Les deux lettres pastorales que tu as voulu nous envoyer ont en quelque sorte préparé chez vous le terrain à notre Message de Noël du 24 décembre 1942. Nous apprenons avec satisfaction que tu as établi que le contenu du Message serait traité dans les conférences des doyens. Cela renforce le lien spirituel entre nous et votre clergé, entre vous et le vaste monde catholique. Nos paroles ont eu dans toute la terre un profond écho parmi les belligérants et parmi les rares pays qui ne sont pas encore directement touchés par la guerre. Il n’y avait pas sous nos messages, surtout sous les messages de Noël à partir de 1939, l’idée que l’on pouvait, à travers eux, influencer dans une mesure déterminante les événements belliqueux en eux-mêmes. Nous avons seulement, en tant que vicaire du Christ, accompli notre devoir, celui d’aplanir la route au droit naturel et à la loi du Christ face à des réglementations internes et entre les États qui sont soumises aujourd’hui à des réorganisations importantes, et celui de protéger les fidèles contre le danger d’une pensée non chrétienne et d’un nationalisme exaspéré, et, enfin, si cela plaisait à Dieu et s’Il nous donnait sa bénédiction pour ce faire, de préparer et d’indiquer dans une perspective d’éclaircissement et de conciliation la solution des tâches énormes et difficiles qui, en conscience, devront être affrontées avec la fin de la guerre.
À Münster en 1929, à l’occasion de son entrée comme curé dans la paroisse Saint Lambert
Ton désir, vénérable frère, de venir encore une fois à Rome chez le Saint Père n’est pas moins fort que notre désir de pouvoir te saluer, toi et les autres évêques allemands chez nous, et de discuter avec vous des aspirations de l’Église catholique en Allemagne. Beaucoup de temps a déjà passé depuis le jour où nous avons vu ici les évêques allemands. Malgré cela, nous respectons et approuvons ton projet de différer pour le moment la “visitatio ad liminum apostolorum”; nous espérons seulement que les événements pourront vous ouvrir au plus vite la route qui mène à Rome.

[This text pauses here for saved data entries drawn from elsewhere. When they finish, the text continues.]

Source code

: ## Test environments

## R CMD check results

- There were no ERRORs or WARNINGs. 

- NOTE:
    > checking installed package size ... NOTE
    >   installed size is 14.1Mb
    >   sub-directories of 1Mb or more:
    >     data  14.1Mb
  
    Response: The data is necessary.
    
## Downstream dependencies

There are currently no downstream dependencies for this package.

Dis aux fidèles de ton diocèse que nous prions, que nous offrons des sacrifices et que nous travaillons pour une paix qui crée pour tous les peuples, sans exception, une situation supportable; qu’il y a peu de choses qui nous tiennent à cœur comme “la liberté et la gloire” de l’Église catholique et de la vie religieuse tout entière dans votre patrie; que nous remercions Dieu pour la fermeté dans la foi des catholiques allemands que nous exhortons paternellement à rester fidèles au Christ avec vigueur et courage, patience et ferme confiance dans la Divine Providence. En gage de Son assistance invincible et de Sa grâce qui l’emporte sur tout, nous te donnons de tout notre cœur à toi, vénérable frère, à ton clergé et à tes fidèles, en particulier à ceux qui se trouvent au front et aux jeunes, la bénédiction apostolique désirée.